Seasoned traveler than I am, I made the mistake of not doing much reading before coming to this tropical corner of Queensland, and probably ignoring the stories of some of the rowdier Australians I’ve met in the past 10 days – and arrived in Cairns to find that this is the party capital of the Aussie east-coast trail, the spot where drinking and general debauchery reach peak, accented by a lack of clothing and availability of cheap booze specials.
This is THE spring break location of Australia, where all of those 19-21 year old tourists come to damage their livers and add inappropriate photos to Facebook. In Cairns, I find myself surrounded by the lowest on the backpacker totem, people who label my disinterest in binge drinking as “boring,” my requests that they keep the noise down when they come back to the room at 3am as “unreasonable,” and my relatively conservative clothing decisions (I’m in jeans and a t-shirt right now) as “prude.”

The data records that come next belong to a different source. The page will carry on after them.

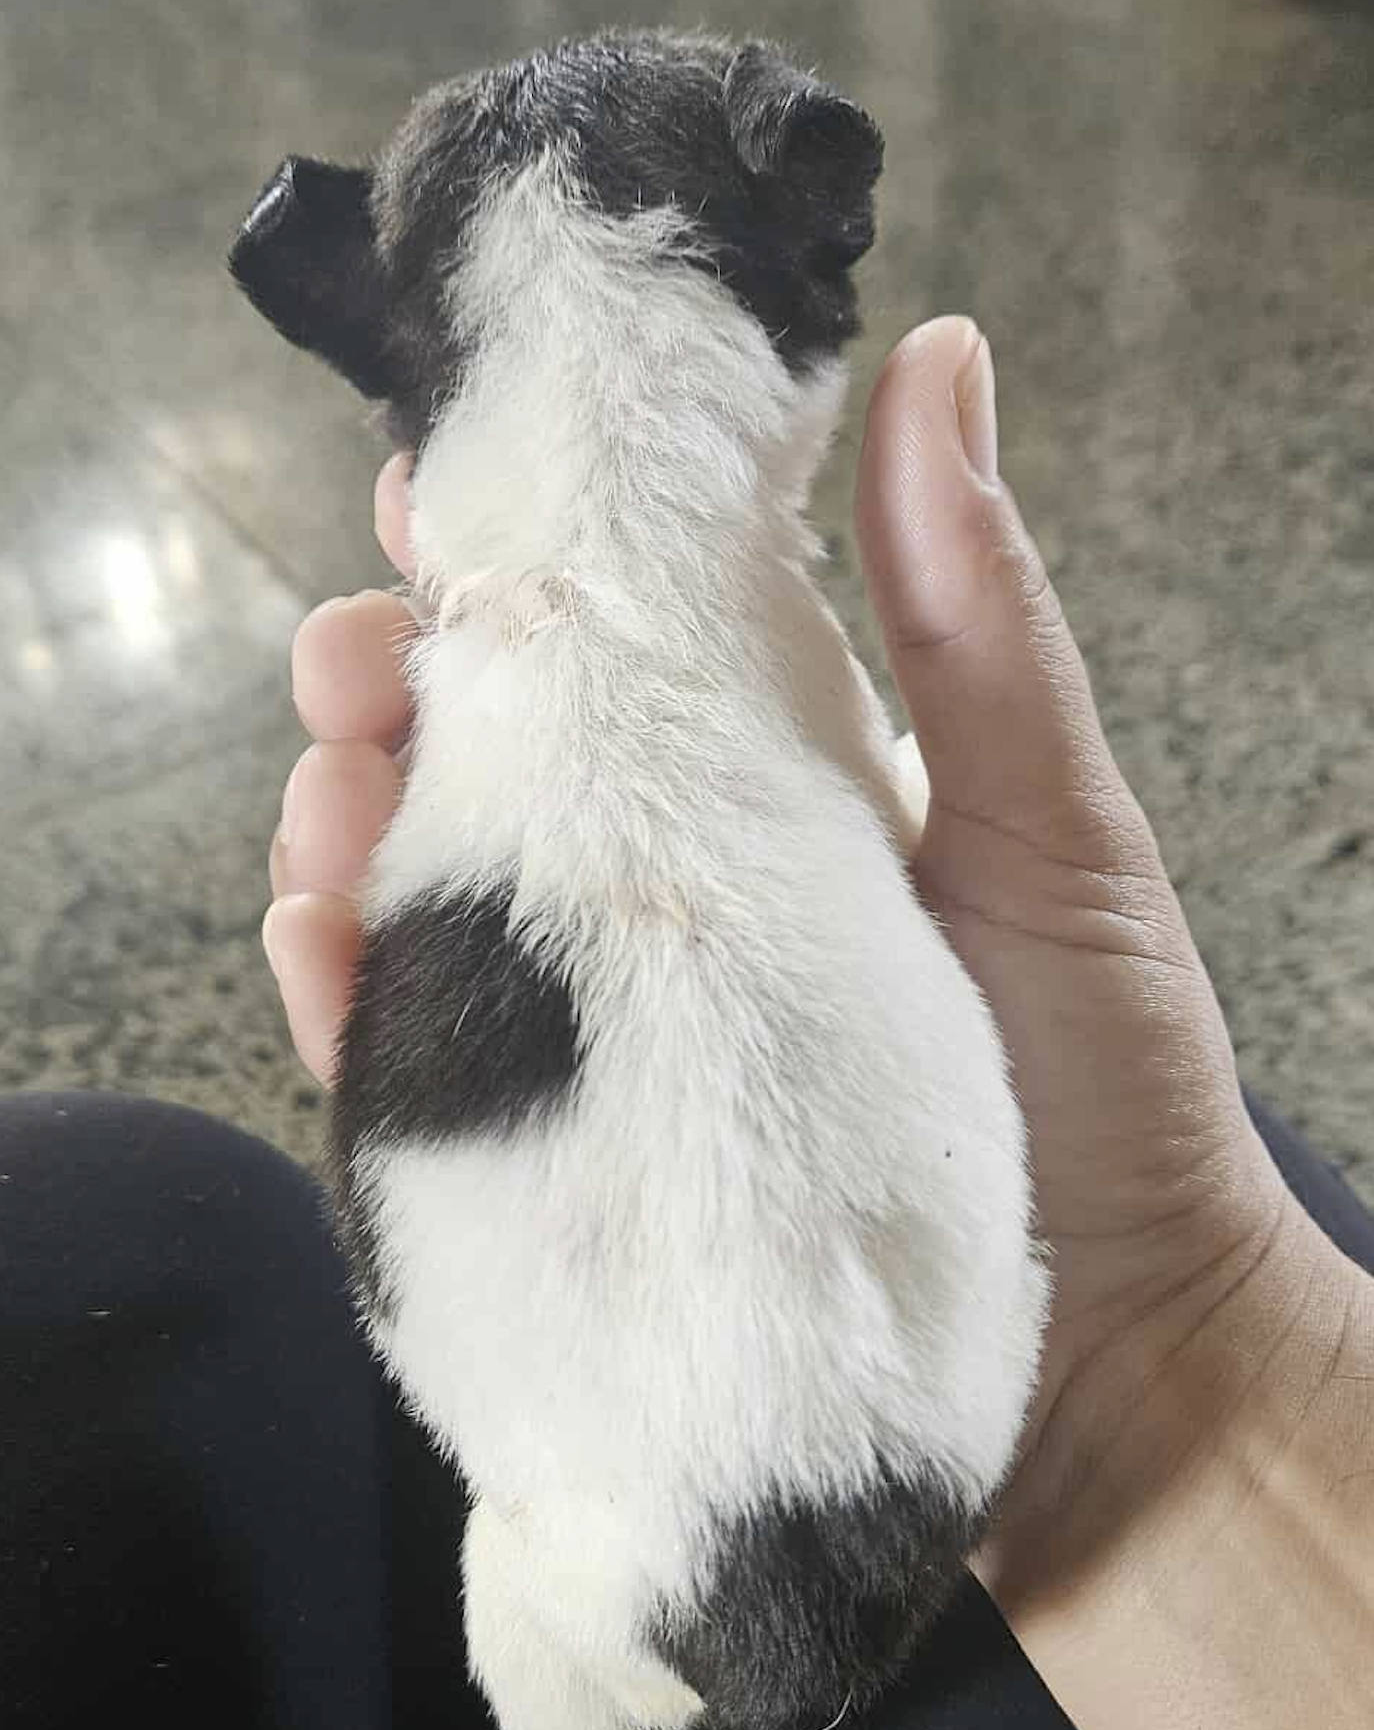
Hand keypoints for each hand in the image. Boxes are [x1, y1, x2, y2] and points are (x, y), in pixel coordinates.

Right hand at [264, 319, 1319, 1585]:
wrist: (1117, 1376)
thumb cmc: (1107, 1085)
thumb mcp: (1052, 829)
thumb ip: (974, 619)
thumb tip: (940, 352)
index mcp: (776, 795)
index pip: (615, 652)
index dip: (513, 566)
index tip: (431, 490)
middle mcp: (675, 902)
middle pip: (490, 767)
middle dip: (392, 690)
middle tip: (353, 660)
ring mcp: (614, 1036)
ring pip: (431, 903)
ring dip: (344, 825)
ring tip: (325, 795)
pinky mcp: (572, 1167)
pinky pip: (428, 1073)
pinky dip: (351, 1002)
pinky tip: (316, 943)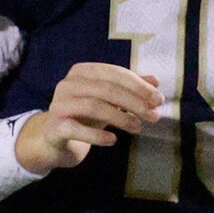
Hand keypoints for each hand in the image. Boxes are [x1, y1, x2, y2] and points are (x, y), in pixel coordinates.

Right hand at [16, 61, 162, 170]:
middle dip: (135, 102)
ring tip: (138, 128)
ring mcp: (59, 105)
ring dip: (121, 118)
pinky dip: (97, 136)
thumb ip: (130, 89)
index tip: (159, 100)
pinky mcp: (54, 127)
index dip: (139, 86)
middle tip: (154, 116)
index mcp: (82, 72)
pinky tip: (113, 140)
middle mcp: (67, 84)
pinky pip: (76, 129)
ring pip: (93, 106)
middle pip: (107, 89)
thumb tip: (155, 81)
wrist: (55, 138)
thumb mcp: (109, 100)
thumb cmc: (85, 115)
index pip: (115, 73)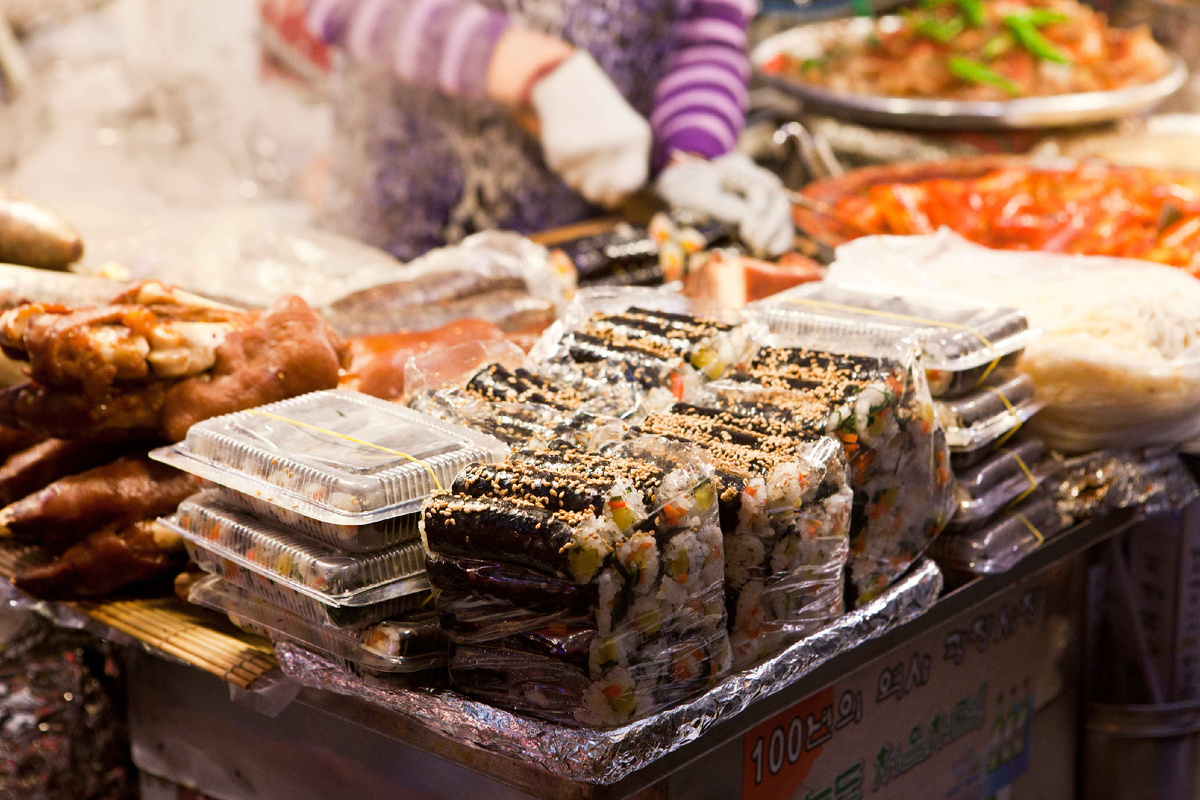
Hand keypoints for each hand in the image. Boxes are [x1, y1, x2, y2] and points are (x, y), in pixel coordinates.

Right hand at [532, 52, 651, 207]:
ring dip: (576, 172)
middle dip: (593, 187)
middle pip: (599, 193)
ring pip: (578, 184)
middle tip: (590, 173)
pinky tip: (567, 138)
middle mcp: (616, 146)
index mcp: (636, 140)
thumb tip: (613, 202)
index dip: (618, 192)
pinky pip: (561, 169)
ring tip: (580, 146)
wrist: (568, 82)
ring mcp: (589, 149)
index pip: (631, 185)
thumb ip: (627, 167)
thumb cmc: (602, 114)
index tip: (611, 187)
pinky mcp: (562, 149)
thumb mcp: (627, 134)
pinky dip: (562, 160)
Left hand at [657, 153, 794, 256]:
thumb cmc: (686, 192)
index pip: (764, 186)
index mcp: (739, 168)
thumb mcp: (698, 197)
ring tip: (761, 249)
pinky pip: (781, 227)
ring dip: (778, 234)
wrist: (679, 193)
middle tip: (753, 242)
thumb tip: (749, 218)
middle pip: (779, 199)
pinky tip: (770, 252)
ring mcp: (761, 197)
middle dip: (771, 224)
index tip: (748, 228)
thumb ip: (723, 205)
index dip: (760, 208)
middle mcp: (754, 179)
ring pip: (783, 214)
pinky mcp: (762, 215)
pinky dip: (780, 240)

You see, based on my criteria, I easily fall into the backpacker elite, the highest section of the backpacker totem. I’ve been on the road for the majority of the past two years, with another year abroad currently underway.
The fact is (and my defense already begins), the only reason I came here was to SCUBA dive the Great Barrier Reef – I have my advanced SCUBA certification, and wanted to visit the reef before the impacts of pollution, rising water temperatures, and human mis-use make it disappear. My diving got downgraded to snorkeling due to a horrible head cold I’ve developed over the past week – but was still some of the most incredible snorkeling I’ve ever done, and plenty strong enough of a reason for my having come all the way to Cairns.
But the rest of my experience here, hierarchy aside, offered nothing for the independent (and interesting, if you’ll grant me that) traveler – no socialization areas outside of the hostel bar, no book exchange, no communal meals or public transportation or inexpensive group field trips (beyond the bar crawl). So, backpackers of the world, learn from my discontent and be reminded – obvious tourist destinations often have the highest diversity of hostel environments and things to do, allowing each person to find their niche and people they click with – but sometimes fall short of even modest expectations, and cater to (and are crowded by) the young and rowdy, the old and boring, the all-around disinteresting… the tourists.